***** Information shown

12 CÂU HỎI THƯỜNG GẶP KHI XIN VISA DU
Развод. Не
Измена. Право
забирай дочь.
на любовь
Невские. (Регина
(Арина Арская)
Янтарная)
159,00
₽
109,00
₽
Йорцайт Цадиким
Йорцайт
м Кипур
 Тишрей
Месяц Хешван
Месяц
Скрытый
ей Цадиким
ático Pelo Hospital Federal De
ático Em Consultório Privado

**********

Task goal:
Print exactly the lines between the line with "(Арина Арская)" and the final line of the records above, both included.

Solution to this problem:
(Арина Арская)
Янтарная)
159,00
₽
109,00
₽
Йорцайт Цадиким
Йорцайт
м Кипур
 Тишрей
Месяц Хешван
Месяц
Скрытый
ей Цадиким
ático Pelo Hospital Federal De
ático Em Consultório Privado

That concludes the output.